### Excerpt provided
%%
KimiNewt / pyshark

Python wrapper for tshark, allowing python packet parsing using wireshark dissectors
MIT License
2.2k stars 421 forks source link

AttributeError: 'NoneType' object has no attribute 'proto' #617

Open jonaslejon opened 1 year ago

jonaslejon commented 1 year ago

Describe the bug Running pyshark on a specific pcap file makes it crash with the exception: AttributeError: 'NoneType' object has no attribute 'proto'

Full backtrace:

Traceback (most recent call last):
  File "/Users/jonasl/pcap2redis/pyshark2redis.py", line 27, in <module>
    for pkt in cap:
  File "/Users/jonasl/Library/Python/3.10/lib/python/site-packages/pyshark/capture/capture.py", line 221, in _packets_from_tshark_sync
    packet, data = self.eventloop.run_until_complete(
  File "/usr/local/Cellar/python@3.10/3.10.8/Frameworks/Python.framework/Versions/3.10/lib/python3.10/asyncio/base_events.py", line 649, in run_until_complete
    return future.result()
  File "/Users/jonasl/Library/Python/3.10/lib/python/site-packages/pyshark/tshark/output_parser/tshark_xml.py", line 27, in get_packets_from_stream
    return await super().get_packets_from_stream(stream, existing_data, got_first_packet=got_first_packet)
  File "/Users/jonasl/Library/Python/3.10/lib/python/site-packages/pyshark/tshark/output_parser/base_parser.py", line 15, in get_packets_from_stream
    packet = self._parse_single_packet(packet)
  File "/Users/jonasl/Library/Python/3.10/lib/python/site-packages/pyshark/tshark/output_parser/tshark_xml.py", line 30, in _parse_single_packet
    return packet_from_xml_packet(packet, psml_structure=self._psml_structure)
  File "/Users/jonasl/Library/Python/3.10/lib/python/site-packages/pyshark/tshark/output_parser/tshark_xml.py", line 85, in packet_from_xml_packet
    return _packet_from_pdml_packet(xml_pkt)
  File "/Users/jonasl/Library/Python/3.10/lib/python/site-packages/pyshark/tshark/output_parser/tshark_xml.py", line 93, in _packet_from_pdml_packet
    layers = [XmlLayer(proto) for proto in pdml_packet.proto]
AttributeError: 'NoneType' object has no attribute 'proto'

To Reproduce Run the following code on the PCAP-file attached:

# Read PCAP file
cap = pyshark.FileCapture(sys.argv[1])

print("# Starting to read PCAP file: " + sys.argv[1])

for pkt in cap:

Expected behavior The library should not crash parsing tshark output.
%%
### Request 1
Copy the records verbatim, from their first line through the line that contains "Werben auf Streamster", including both of those lines.

### Extracted page text data
%%
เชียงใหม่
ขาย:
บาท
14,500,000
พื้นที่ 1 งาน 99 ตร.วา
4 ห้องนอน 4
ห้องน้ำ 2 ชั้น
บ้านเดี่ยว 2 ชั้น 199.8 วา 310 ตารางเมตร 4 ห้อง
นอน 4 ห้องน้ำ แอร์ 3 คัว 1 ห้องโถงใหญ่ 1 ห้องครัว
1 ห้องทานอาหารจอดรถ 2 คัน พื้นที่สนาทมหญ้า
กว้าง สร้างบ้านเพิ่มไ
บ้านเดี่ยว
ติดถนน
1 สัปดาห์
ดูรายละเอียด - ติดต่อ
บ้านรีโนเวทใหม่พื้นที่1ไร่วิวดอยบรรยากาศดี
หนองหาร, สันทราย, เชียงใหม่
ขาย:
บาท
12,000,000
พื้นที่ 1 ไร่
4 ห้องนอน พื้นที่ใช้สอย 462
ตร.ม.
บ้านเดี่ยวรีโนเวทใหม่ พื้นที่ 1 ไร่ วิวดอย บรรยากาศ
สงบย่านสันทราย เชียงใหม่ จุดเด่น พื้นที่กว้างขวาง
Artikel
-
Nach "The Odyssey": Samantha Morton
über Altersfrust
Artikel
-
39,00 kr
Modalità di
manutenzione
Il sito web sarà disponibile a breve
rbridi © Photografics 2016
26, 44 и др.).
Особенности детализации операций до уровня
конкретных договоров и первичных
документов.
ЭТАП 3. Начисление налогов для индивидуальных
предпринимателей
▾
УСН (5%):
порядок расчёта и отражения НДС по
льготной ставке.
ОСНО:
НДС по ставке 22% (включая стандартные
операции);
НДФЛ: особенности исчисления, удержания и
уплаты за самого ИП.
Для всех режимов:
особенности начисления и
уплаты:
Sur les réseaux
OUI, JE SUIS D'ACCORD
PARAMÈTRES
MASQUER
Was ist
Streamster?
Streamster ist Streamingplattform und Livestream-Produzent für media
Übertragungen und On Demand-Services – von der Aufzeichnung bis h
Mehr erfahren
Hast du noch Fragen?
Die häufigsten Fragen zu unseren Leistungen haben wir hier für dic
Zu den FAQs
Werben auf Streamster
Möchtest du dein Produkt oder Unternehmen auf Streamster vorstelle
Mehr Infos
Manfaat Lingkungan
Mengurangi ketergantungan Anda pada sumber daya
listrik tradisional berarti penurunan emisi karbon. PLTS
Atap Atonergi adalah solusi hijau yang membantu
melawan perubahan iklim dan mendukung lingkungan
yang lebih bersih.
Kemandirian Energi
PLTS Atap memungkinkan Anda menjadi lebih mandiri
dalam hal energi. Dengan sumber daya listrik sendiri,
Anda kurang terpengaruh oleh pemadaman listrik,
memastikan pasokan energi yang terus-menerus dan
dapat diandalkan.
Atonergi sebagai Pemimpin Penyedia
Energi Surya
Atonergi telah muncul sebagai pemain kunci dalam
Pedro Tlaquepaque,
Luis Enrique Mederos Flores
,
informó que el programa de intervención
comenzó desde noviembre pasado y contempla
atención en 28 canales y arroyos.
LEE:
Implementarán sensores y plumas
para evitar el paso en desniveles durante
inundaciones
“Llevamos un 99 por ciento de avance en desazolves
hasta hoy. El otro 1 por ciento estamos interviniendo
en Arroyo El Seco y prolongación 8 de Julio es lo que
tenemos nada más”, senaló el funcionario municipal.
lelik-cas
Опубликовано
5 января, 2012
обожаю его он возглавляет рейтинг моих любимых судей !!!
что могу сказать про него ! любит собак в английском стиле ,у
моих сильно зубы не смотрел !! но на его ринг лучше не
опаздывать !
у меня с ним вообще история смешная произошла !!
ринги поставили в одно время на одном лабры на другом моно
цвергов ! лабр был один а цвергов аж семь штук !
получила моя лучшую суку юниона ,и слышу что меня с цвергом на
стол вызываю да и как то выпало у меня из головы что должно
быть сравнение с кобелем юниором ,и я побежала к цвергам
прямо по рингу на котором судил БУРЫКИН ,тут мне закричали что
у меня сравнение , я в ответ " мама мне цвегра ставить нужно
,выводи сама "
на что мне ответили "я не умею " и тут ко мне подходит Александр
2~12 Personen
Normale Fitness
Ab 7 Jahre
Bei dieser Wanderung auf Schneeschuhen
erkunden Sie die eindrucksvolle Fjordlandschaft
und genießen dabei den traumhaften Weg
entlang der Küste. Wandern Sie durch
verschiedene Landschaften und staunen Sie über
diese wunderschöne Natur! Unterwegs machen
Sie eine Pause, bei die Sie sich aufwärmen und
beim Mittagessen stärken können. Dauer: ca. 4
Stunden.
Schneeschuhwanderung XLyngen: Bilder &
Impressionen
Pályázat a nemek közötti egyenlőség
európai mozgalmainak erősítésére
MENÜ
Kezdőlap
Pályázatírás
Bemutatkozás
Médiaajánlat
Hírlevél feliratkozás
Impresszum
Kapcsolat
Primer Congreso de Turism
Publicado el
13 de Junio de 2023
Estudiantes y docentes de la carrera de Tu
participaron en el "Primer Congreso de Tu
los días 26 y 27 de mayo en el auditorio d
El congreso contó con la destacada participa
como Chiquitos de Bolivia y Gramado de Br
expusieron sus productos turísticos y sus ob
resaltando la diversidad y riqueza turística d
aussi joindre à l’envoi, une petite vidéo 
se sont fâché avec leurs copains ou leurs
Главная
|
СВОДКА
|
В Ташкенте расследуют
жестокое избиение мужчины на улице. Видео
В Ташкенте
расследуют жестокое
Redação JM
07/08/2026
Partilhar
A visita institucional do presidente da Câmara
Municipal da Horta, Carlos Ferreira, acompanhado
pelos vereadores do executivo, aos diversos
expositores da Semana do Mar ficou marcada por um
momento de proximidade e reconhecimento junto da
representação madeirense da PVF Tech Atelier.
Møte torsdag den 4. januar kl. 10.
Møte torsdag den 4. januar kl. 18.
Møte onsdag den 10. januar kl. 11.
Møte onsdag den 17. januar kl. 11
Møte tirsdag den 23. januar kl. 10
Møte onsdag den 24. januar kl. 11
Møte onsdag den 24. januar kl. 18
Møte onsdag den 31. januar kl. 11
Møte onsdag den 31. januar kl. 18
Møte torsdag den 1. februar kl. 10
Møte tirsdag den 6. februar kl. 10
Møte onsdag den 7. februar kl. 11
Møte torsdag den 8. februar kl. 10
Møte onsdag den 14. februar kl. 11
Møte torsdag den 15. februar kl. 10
%%
### Request 2
Continue the pyshark bug report from the point where it ends.

### Expected answer 1
เชียงใหม่
ขาย:
บาท
14,500,000
พื้นที่ 1 งาน 99 ตร.วา
4 ห้องนอน 4
ห้องน้ำ 2 ชั้น
บ้านเดี่ยว 2 ชั้น 199.8 วา 310 ตารางเมตร 4 ห้อง
นอน 4 ห้องน้ำ แอร์ 3 คัว 1 ห้องโถงใหญ่ 1 ห้องครัว
1 ห้องทานอาหารจอดรถ 2 คัน พื้นที่สนาทมหญ้า
กว้าง สร้างบ้านเพิ่มไ
บ้านเดี่ยว
ติดถนน
1 สัปดาห์
ดูรายละเอียด - ติดต่อ
บ้านรีโนเวทใหม่พื้นที่1ไร่วิวดอยบรรยากาศดี
หนองหาร, สันทราย, เชียงใหม่
ขาย:
บาท
12,000,000
พื้นที่ 1 ไร่
4 ห้องนอน พื้นที่ใช้สอย 462
ตร.ม.
บ้านเดี่ยวรีโนเวทใหม่ พื้นที่ 1 ไร่ วิวดอย บรรยากาศ
สงบย่านสันทราย เชียงใหม่ จุดเด่น พื้นที่กว้างขวาง
Artikel
-
Nach "The Odyssey": Samantha Morton
über Altersfrust
Artikel
-
39,00 kr
Modalità di
manutenzione
Il sito web sarà disponibile a breve
rbridi © Photografics 2016
26, 44 и др.).
Особенности детализации операций до уровня
конкретных договоров и первичных
документов.
ЭТАП 3. Начисление налогов для индивидуальных
предпринимателей
▾
УСН (5%):
порядок расчёта и отражения НДС по
льготной ставке.
ОСНО:
НДС по ставке 22% (включая стандартные
операции);
НДФЛ: особенности исчисления, удержания и
уплаты за самого ИП.
Для всех режимов:
особенности начисления и
уплаты:
Sur les réseaux
OUI, JE SUIS D'ACCORD
PARAMÈTRES
MASQUER
Was ist
Streamster?
Streamster ist Streamingplattform und Livestream-Produzent für media
Übertragungen und On Demand-Services – von der Aufzeichnung bis h
Mehr erfahren
Hast du noch Fragen?
Die häufigsten Fragen zu unseren Leistungen haben wir hier für dic
Zu den FAQs
Werben auf Streamster

### Expected answer 2
Versions (please complete the following information):

Example pcap / packet The following PCAP-file can be used for testing: crash.pcap.gz

thebigdalt commented 1 year ago

To add another data point, I've encountered the exact same bug on an M1 Mac with the same pyshark and tshark versions with various PCAP files. However, I have not encountered this issue on an x64 machine running Ubuntu 22.04 with the same versions on the same capture files. My guess is it's specific to macOS and/or Apple Silicon hardware.

mahtin commented 1 year ago

I came to this issue because I have code that's crashing with the same error while listening on en0 on a MacBook Air.

I tried your pcap file with tshark version: TShark (Wireshark) 4.0.2 (v4.0.2-0-g415456d13370) on an M1 MacBook Air with BigSur 1.17.1 and sadly could not get a crash. It worked cleanly. I'm also running pyshark version: 0.5.3

(a few moments later)[1]

I went back a rev and downloaded 4.0.1 with tshark version: TShark (Wireshark) 4.0.1 (v4.0.1-0-ge9f3970b1527) and sadly I still could not get your code to crash. :( I did try it quite a few times.

Oh. Python version 3.10.8

I will try to add some specific crash info for my situation. At least I can replicate that part.

Sorry I can't help much more (for now).

[1] Spongebob

mahtin commented 1 year ago

(a few hours later)

I found the cause; but not the solution (yet). In pyshark/tshark/output_parser/tshark_xml.py these lines:

def packet_from_xml_packet(xml_pkt, psml_structure=None):
...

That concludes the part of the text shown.